_Available data_
■ ■ ■ ■ ■

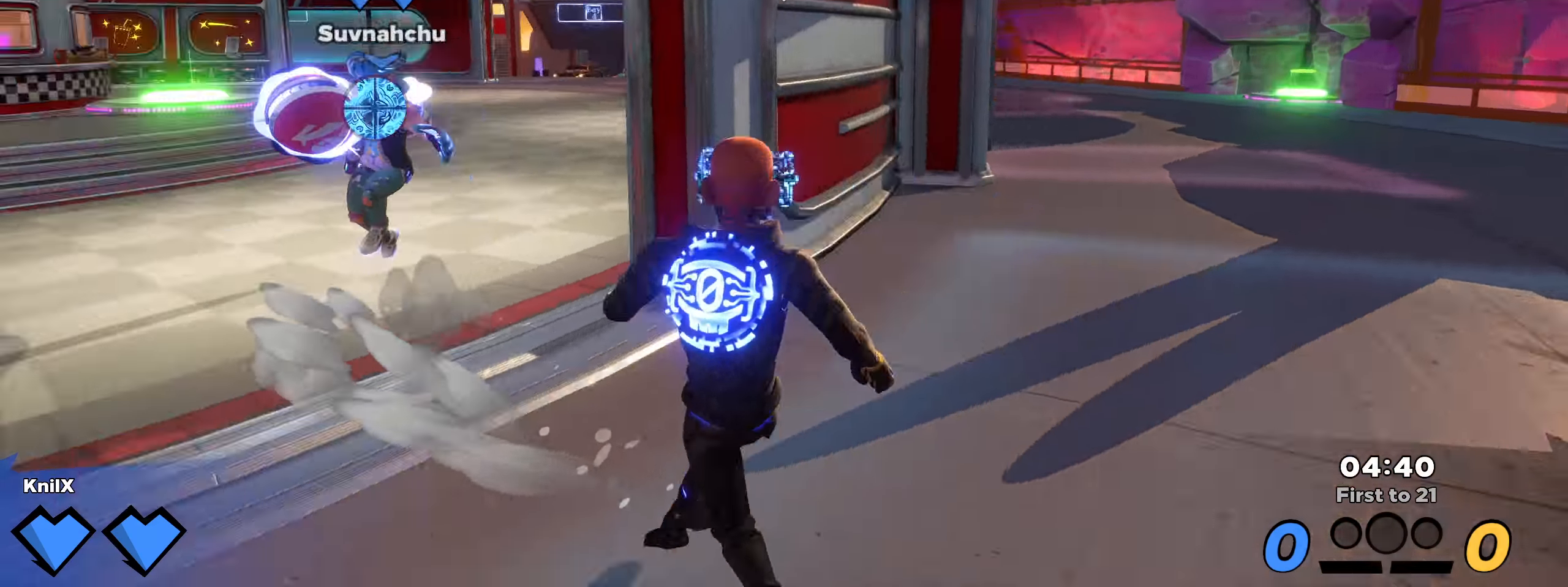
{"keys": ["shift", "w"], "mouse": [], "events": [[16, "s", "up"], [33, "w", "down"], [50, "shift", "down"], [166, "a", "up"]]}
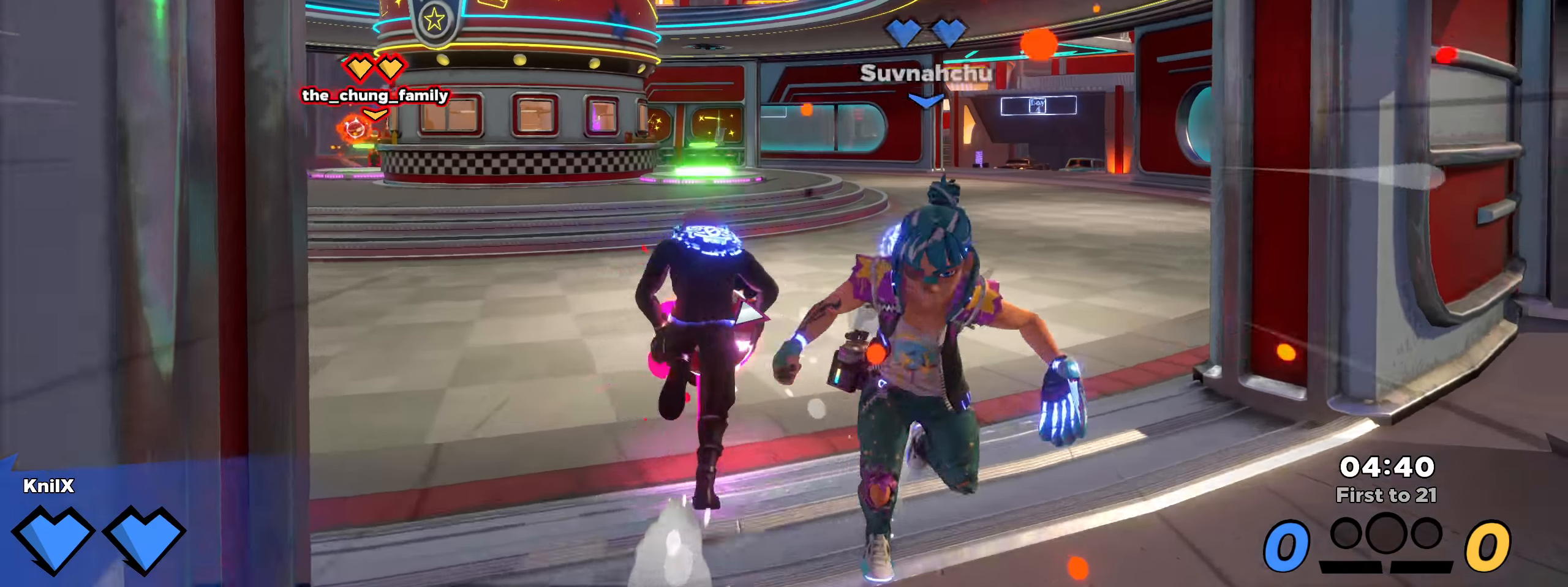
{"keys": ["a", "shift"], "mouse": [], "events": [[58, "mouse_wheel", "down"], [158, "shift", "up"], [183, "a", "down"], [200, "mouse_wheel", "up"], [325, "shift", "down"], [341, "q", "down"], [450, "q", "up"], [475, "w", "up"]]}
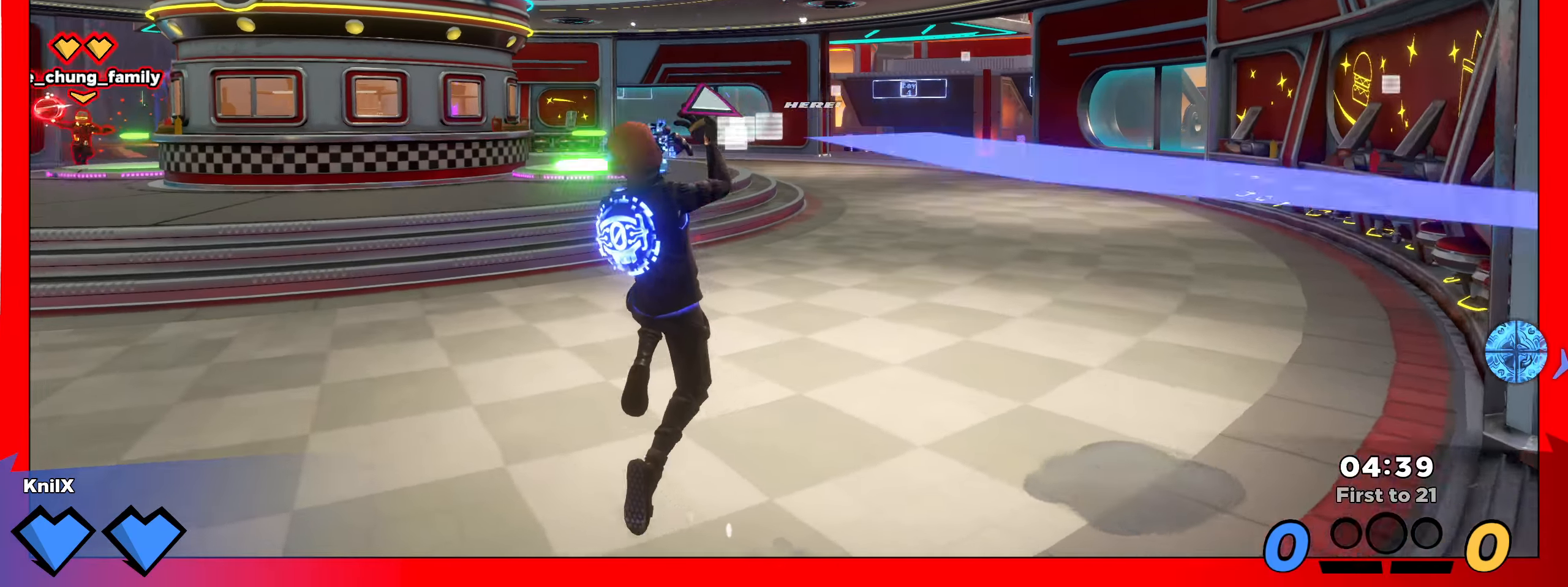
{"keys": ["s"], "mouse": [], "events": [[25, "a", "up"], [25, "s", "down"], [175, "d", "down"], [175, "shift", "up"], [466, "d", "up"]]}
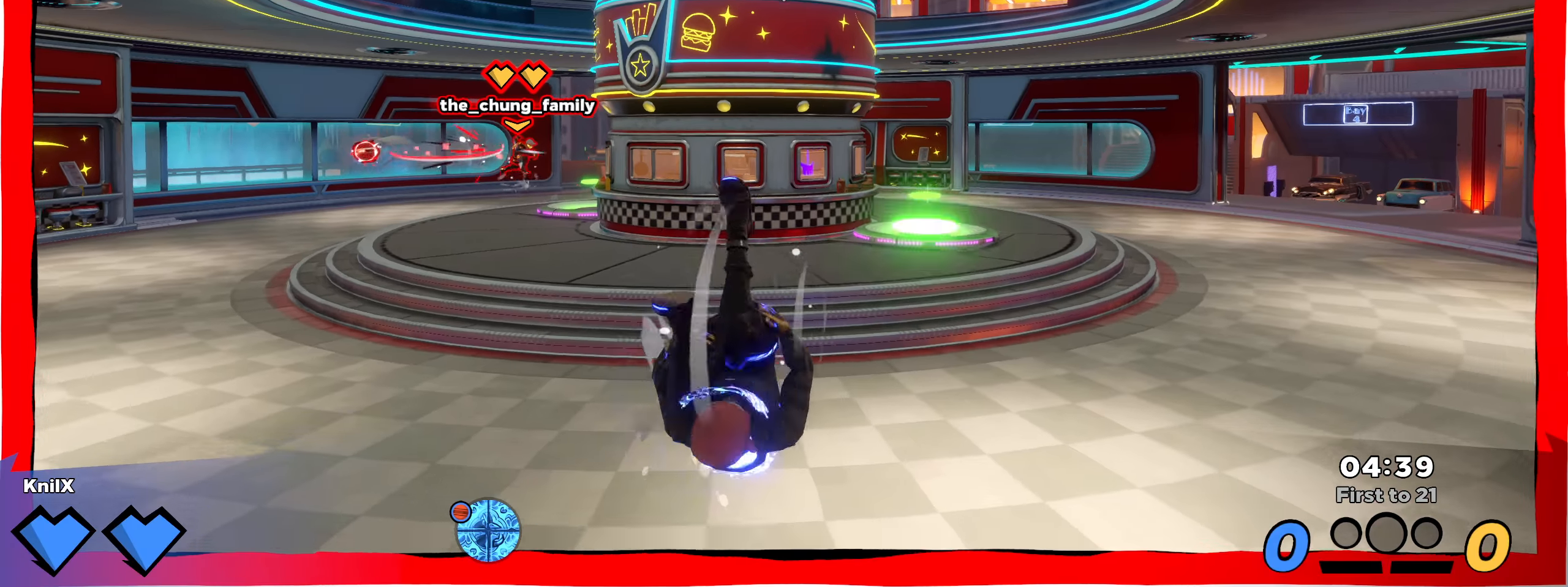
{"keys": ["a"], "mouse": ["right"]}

■ ■ ■ ■ ■

_Task prompt_
The answer should hold every line of the listing, copied exactly, with no pictures.

_Expected output_
{"keys": ["shift", "w"], "mouse": [], "events": [[16, "s", "up"], [33, "w", "down"], [50, "shift", "down"], [166, "a", "up"]]}
{"keys": ["a", "shift"], "mouse": [], "events": [[58, "mouse_wheel", "down"], [158, "shift", "up"], [183, "a", "down"], [200, "mouse_wheel", "up"], [325, "shift", "down"], [341, "q", "down"], [450, "q", "up"], [475, "w", "up"]]}
{"keys": ["s"], "mouse": [], "events": [[25, "a", "up"], [25, "s", "down"], [175, "d", "down"], [175, "shift", "up"], [466, "d", "up"]]}
{"keys": ["a"], "mouse": ["right"]}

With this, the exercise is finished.